Even so, the fact that the UK is a labour-intensive service-sector economy has made the Bank of England warier about cutting interest rates than it might otherwise have been. A blog on Threadneedle Street’s Bank Underground site by a staff member, Tomas Key, found that trend (underlying) wage growth is currently 6%, double its pre-pandemic level.
This raises two questions. The first is whether higher wage growth is merely a response to higher inflation and will come down now that prices are rising less quickly. That appears to be the case. The annual growth in average earnings was 5.1% in the year to May compared with 8.2% in the same month of 2023.
The second is whether the Bank can do much to bring down wage growth, short of keeping interest rates at a punitive enough level to cause economic distress. The answer is no, not really. Higher interest rates are a crude tool that work by making businesses too nervous to risk raising prices and by forcing workers to accept below-inflation pay increases through the fear of losing their jobs.
So far, the evidence is that the economy has withstood a year of interest rates at 5.25% much better than might have been expected. There was a short, shallow, technical recession in the second half of 2023 but activity is now gently recovering. It would be doing so more quickly were it not for the 14 increases in official borrowing costs between December 2021 and August 2023.

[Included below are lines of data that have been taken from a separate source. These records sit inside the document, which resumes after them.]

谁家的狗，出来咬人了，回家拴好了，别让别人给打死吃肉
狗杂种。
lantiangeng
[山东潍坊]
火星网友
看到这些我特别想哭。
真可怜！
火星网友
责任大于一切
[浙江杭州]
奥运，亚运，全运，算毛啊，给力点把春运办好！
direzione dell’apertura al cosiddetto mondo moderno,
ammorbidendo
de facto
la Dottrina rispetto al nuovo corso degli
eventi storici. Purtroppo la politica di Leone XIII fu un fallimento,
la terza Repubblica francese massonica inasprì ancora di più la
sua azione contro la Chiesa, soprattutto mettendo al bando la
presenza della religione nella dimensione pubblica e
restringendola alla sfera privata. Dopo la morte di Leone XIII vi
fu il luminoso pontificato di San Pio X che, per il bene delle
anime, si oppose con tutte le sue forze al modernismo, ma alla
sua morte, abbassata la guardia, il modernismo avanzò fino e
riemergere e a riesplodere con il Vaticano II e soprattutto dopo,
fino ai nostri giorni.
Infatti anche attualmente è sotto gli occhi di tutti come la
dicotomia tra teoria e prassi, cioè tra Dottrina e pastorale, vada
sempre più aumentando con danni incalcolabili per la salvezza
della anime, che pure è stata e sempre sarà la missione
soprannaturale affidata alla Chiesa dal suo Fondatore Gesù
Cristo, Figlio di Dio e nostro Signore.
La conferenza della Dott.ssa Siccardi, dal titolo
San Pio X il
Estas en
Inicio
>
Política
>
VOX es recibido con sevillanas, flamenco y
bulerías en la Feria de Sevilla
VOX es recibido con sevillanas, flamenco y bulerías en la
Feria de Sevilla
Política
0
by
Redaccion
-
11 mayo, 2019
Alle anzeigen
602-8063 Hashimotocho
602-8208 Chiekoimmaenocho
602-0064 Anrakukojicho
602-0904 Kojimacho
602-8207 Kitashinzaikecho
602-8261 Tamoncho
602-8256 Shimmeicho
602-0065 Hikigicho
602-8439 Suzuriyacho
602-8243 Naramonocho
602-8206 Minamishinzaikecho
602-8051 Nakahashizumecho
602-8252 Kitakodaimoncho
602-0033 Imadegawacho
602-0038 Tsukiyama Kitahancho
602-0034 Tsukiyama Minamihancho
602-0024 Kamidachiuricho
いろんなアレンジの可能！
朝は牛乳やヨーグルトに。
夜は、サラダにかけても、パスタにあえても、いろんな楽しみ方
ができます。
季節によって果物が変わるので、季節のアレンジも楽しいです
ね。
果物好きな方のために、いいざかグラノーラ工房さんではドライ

All that said, the answer to Britain’s productivity weakness does not lie with the Bank of England. Instead, it will depend on changes to the supply side of the economy. Reeves will chair the first meeting of the Treasury’s new growth mission board on Tuesday.
Higher levels of private and public investment would help boost productivity and growth. If manufacturing represented a bigger share of national output that would help too because there is more scope for labour-saving efficiencies in a factory than in a care home. Productivity growth would be faster were Britain’s industrial base bigger.
AI has the potential to be an a gamechanger, because it will have an impact on all sectors of the economy and not just manufacturing. Indeed, there is already evidence of that happening. Labour is unsure how to regulate AI but if it wants faster productivity growth then AI is going to be an important part of the mix.
Even then, though, it is important to be realistic. Britain is going to remain predominantly a service-sector economy and there are services that do not readily lend themselves to productivity gains. A robot cutting my hair? I don’t think so.